Provided that, where the summons is for the production of village accounts, including field measurement books, such summons shall be addressed to the Tahsildar or the Deputy Tahsildar in independent charge as the case may be.
Provided further that when the summons is for production of records in the custody of high dignitaries like the Speaker of the Lok-Sabha or State Legislative Council etc., the summons shall be in the form of a letter of request in Form No. 23-A. (2) Every application for such summons shall be made by an affidavit setting out (1) the document or documents the production of which is required; (2) the relevancy of the document or documents; (3) in cases where the production of a certified copy would answe, the purpose, whether application was made to the proper officer for a certified copy or copies and the result of such application.
(3) No Court shall issue such summons unless it considers the production of the original necessary or is satisfied that the application for a certified copy has been duly made and has not been granted. The Court shall in every case record its reasons in writing and shall require the applicant to deposit in Court, before the summons is issued, to abide by the order of the Court, such sum as it may consider necessary to meet the estimated cost of making a copy of the document when produced.
(4)...
(5) ...
(6) ...
18. As per Sub-rule (2) of Rule 129 of Civil Rules of Practice, every application for such summons shall be made by an affidavit setting out the document the production of which is required, the relevancy of such document and in cases where the production of a certified copy would answer the purpose, whether such application was made to the proper officer and the result of such application. That apart, Sub-rule (3) also makes it clear that before issuing the summons the Court shall be satisfied that the production of such original document is necessary and shall record its reasons in writing. In the alternative, it has to be established to the satisfaction of the Court that the application for a certified copy has been duly made and has not been granted. The said requirements are also clear from the language of Form No. 23 in which the summons have to be issued by the Court under Sub-rule (1) for production of the records in the custody of a Public Officer.
19. Admittedly, in the case on hand, the defendant failed to take any steps for obtaining the certified copies of the documents in question from the concerned officer. As a matter of fact, his affidavit was totally silent on the said aspect. Though the learned Counsel for the petitioner submits that it is not possible for a third party to obtain the certified copies of the Income-Tax Returns of a particular assessee, I am unable to accept since unless such an application is made and rejected, it cannot be assumed that it is impossible to obtain the certified copies.
20. That apart, as already expressed above, in the light of the language of Rule 129 of Civil Rules of Practice, it cannot be said that it is not open to the Court to consider the relevancy of the documents in question at the time of considering the applications for summoning the documents and that it is a matter for consideration only when the documents are tendered in evidence.
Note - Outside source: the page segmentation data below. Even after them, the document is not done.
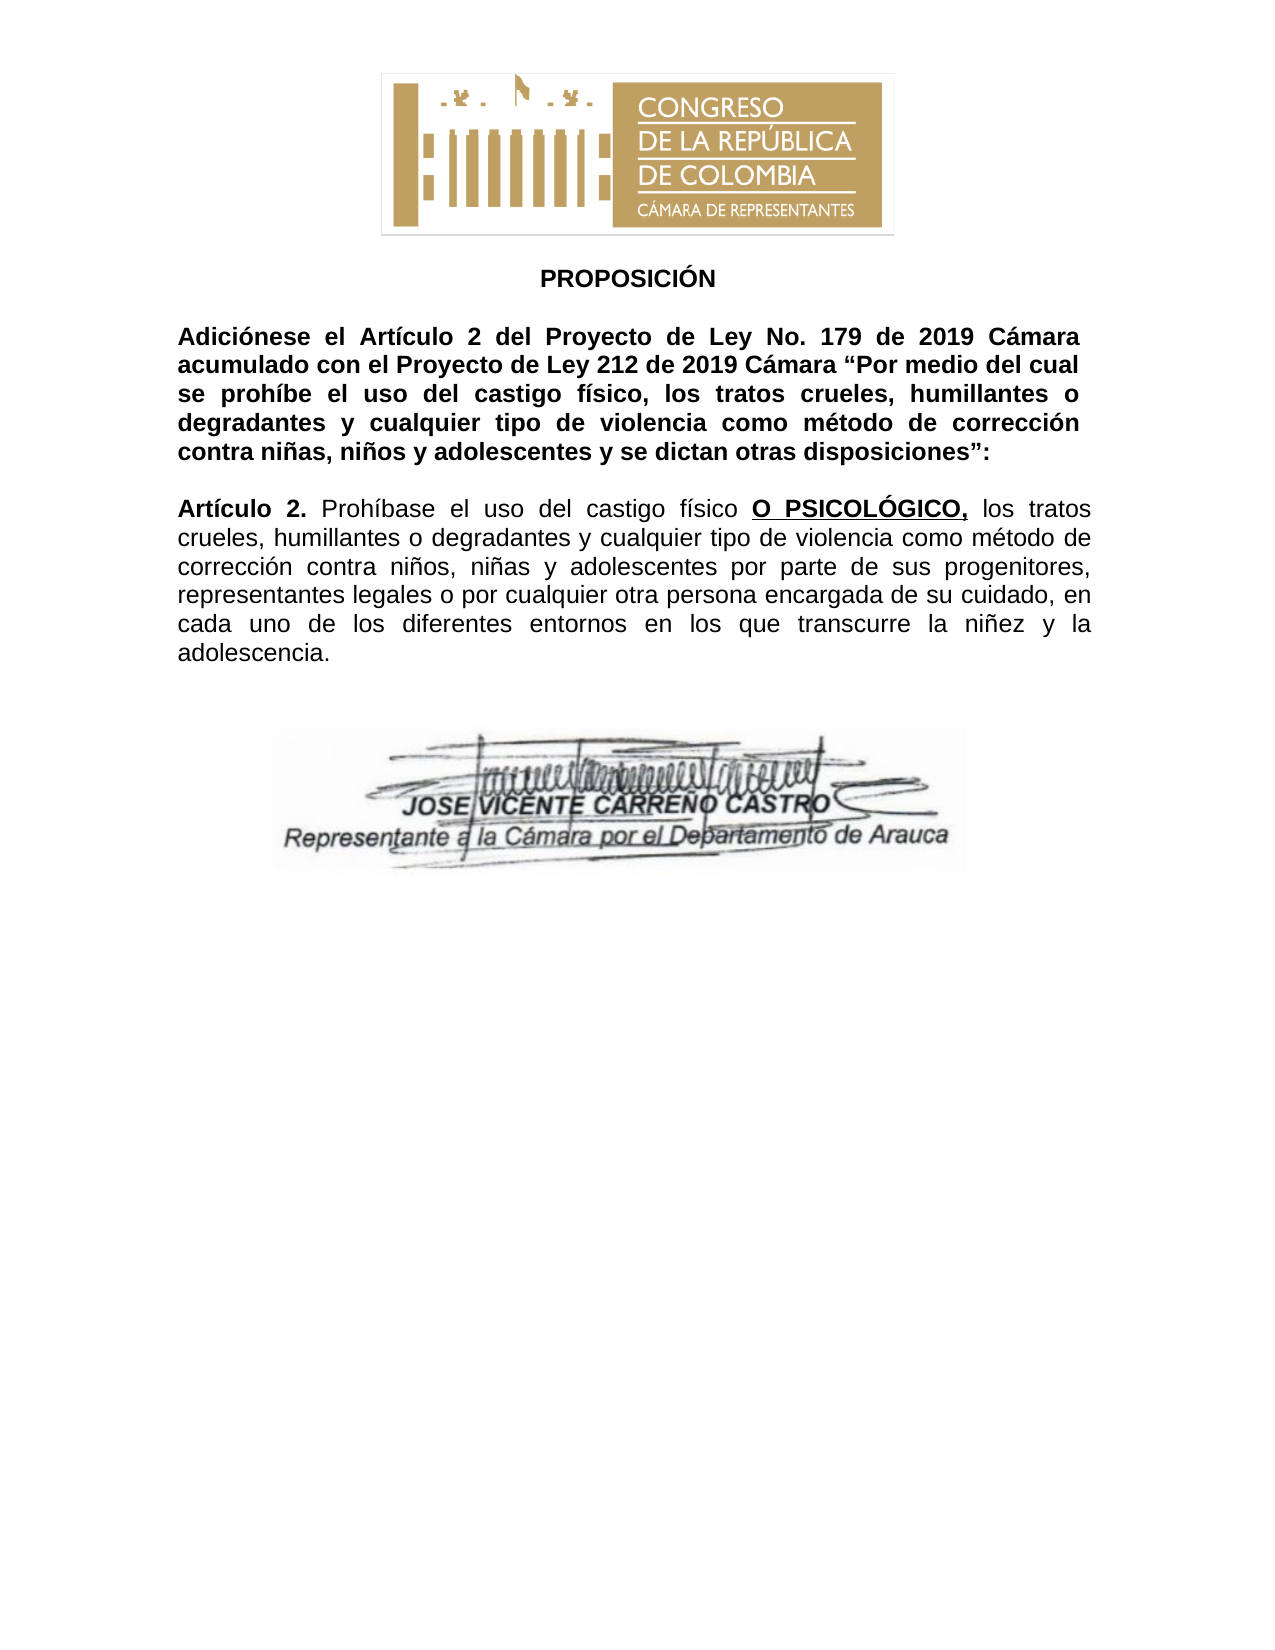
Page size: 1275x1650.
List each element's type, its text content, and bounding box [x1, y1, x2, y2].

text PROPOSICIÓN [177, 264, 1081, 293]
picture [381, 73, 894, 236]
text Adiciónese el Artículo 2 del Proyecto de Ley No. 179 de 2019 Cámara acumulado con el Proyecto de Ley 212 de 2019 Cámara “Por medio del cual se prohíbe el uso del castigo físico, los tratos crueles, humillantes o degradantes y cualquier tipo de violencia como método de corrección contra niñas, niños y adolescentes y se dictan otras disposiciones”: [177, 321, 1081, 465]
text Artículo 2. Prohíbase el uso del castigo físico O PSICOLÓGICO, los tratos crueles, humillantes o degradantes y cualquier tipo de violencia como método de corrección contra niños, niñas y adolescentes por parte de sus progenitores, representantes legales o por cualquier otra persona encargada de su cuidado, en cada uno de los diferentes entornos en los que transcurre la niñez y la adolescencia. [177, 494, 1091, 666]
picture [177, 695, 1098, 912]
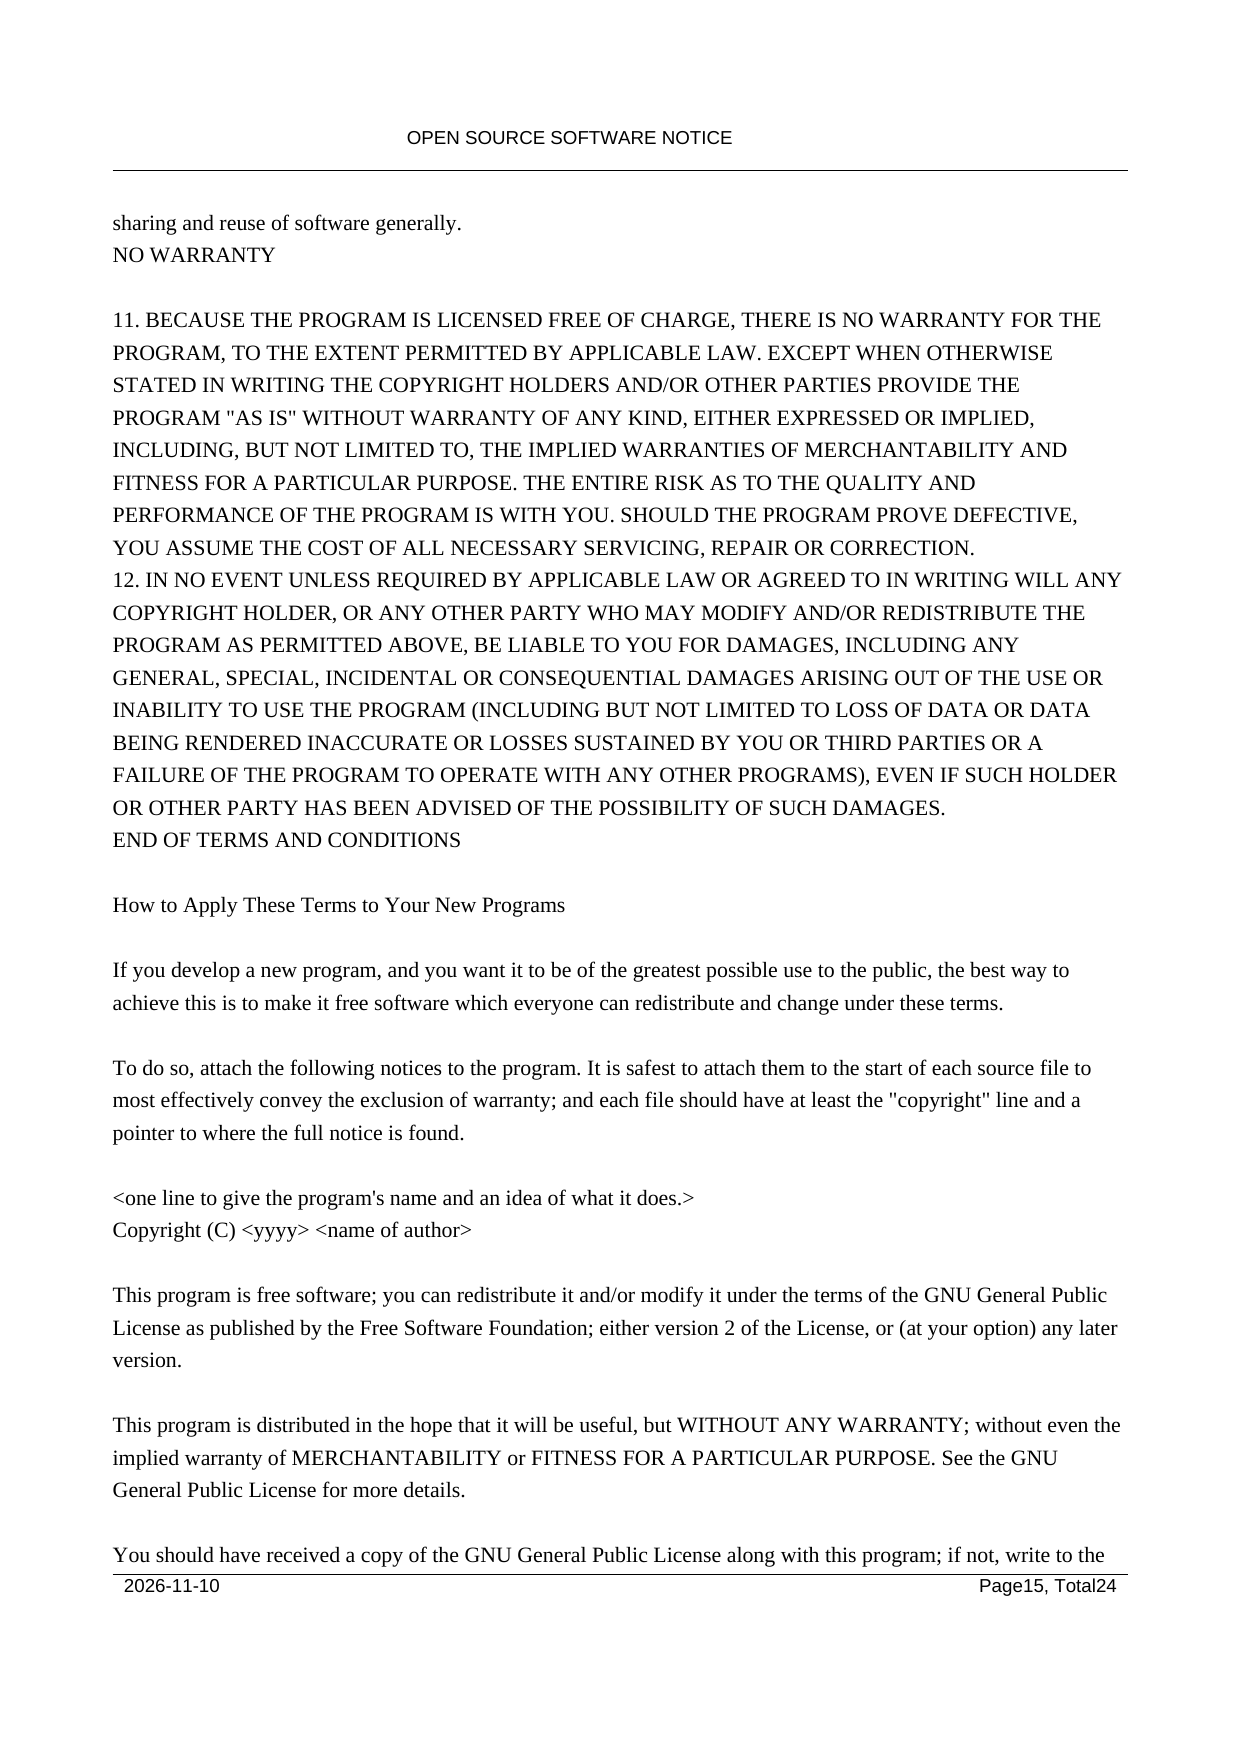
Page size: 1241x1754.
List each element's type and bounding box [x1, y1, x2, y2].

text [112, 206, 1128, 1571]
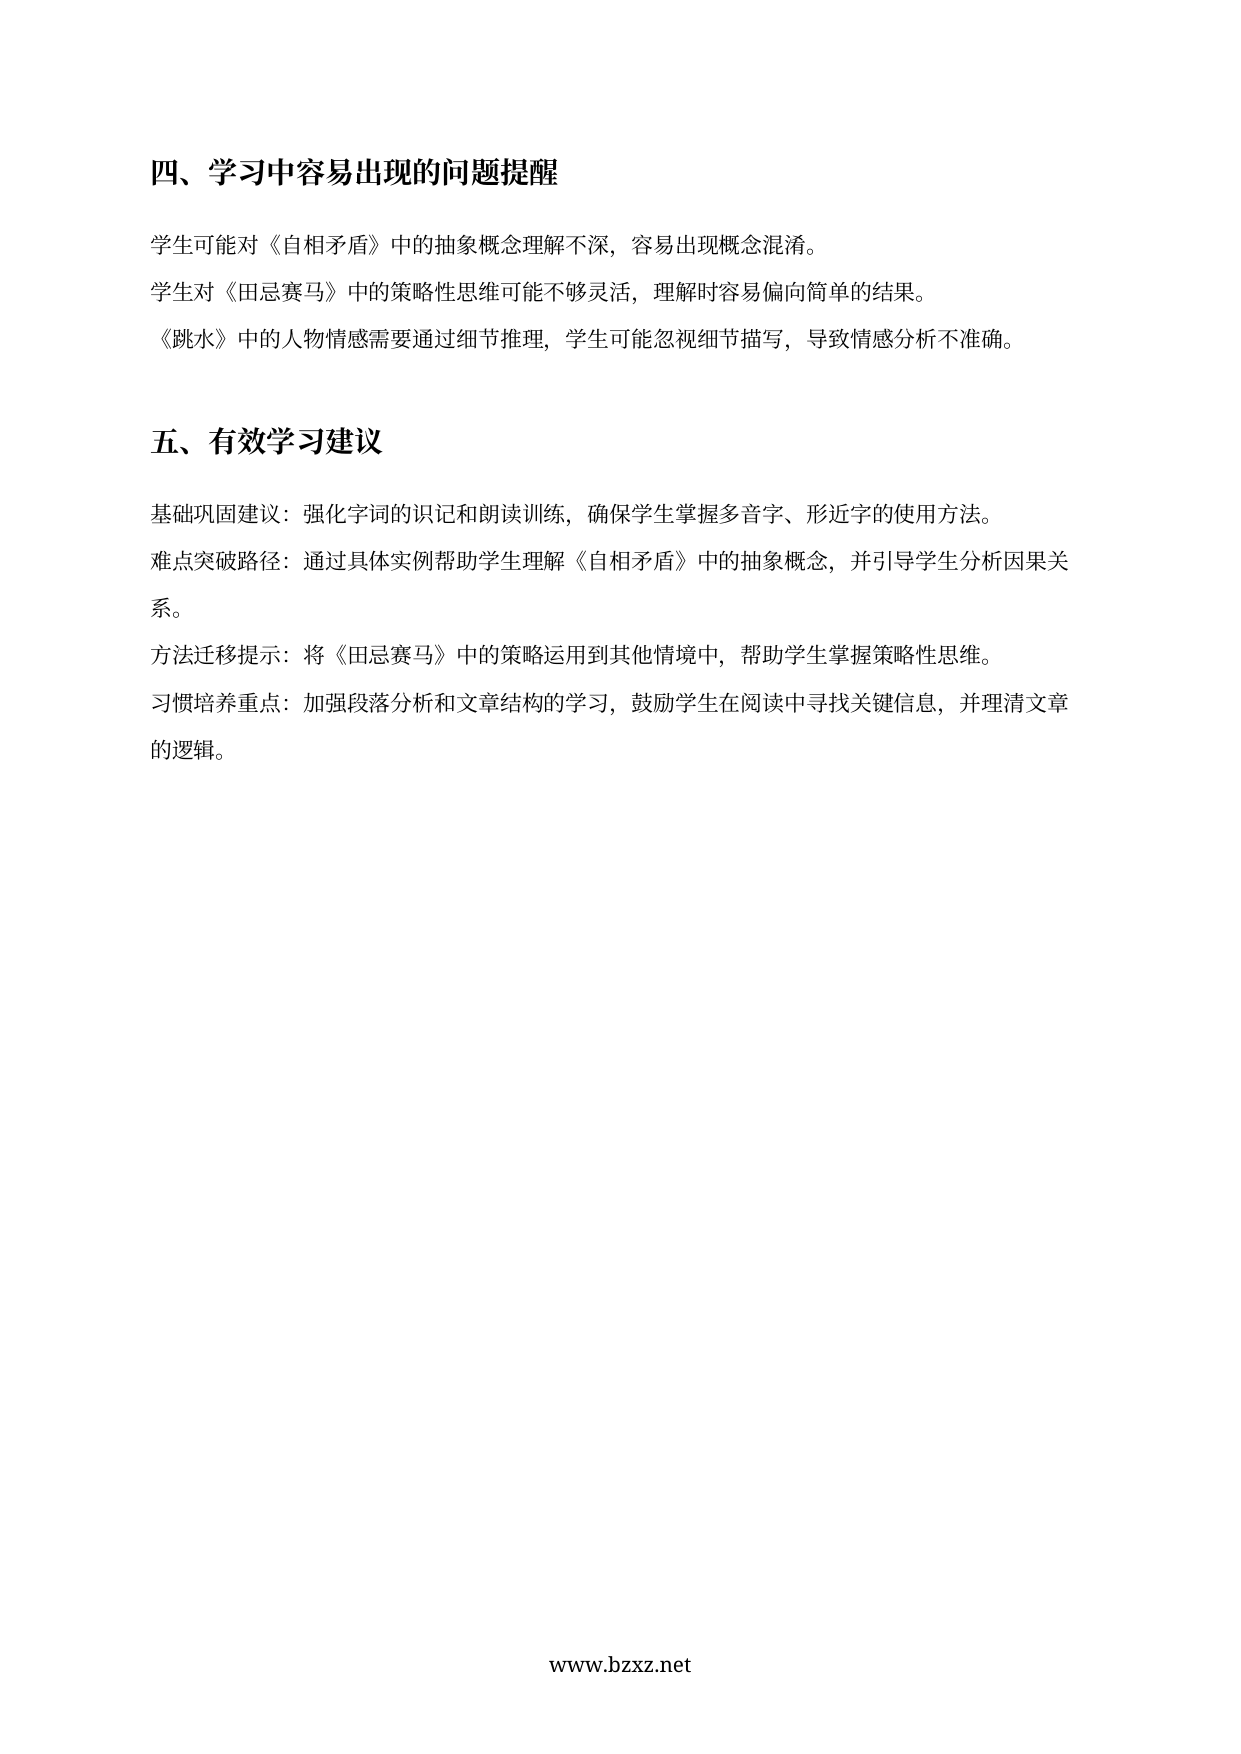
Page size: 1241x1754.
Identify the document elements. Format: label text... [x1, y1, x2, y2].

No other decision has been cited to support the said contention of the learned Counsel for the petitioner.
21. For the aforesaid reasons, I am unable to hold that the Court below has committed any error in rejecting the application in question. The impugned order cannot be said to be vitiated on account of any patent error of fact or law, warranting interference by this Court in exercise of supervisory jurisdiction under Article 227 of the Constitution of India.
22. The Revision Petition is devoid of any merit and the same is accordingly dismissed. No costs.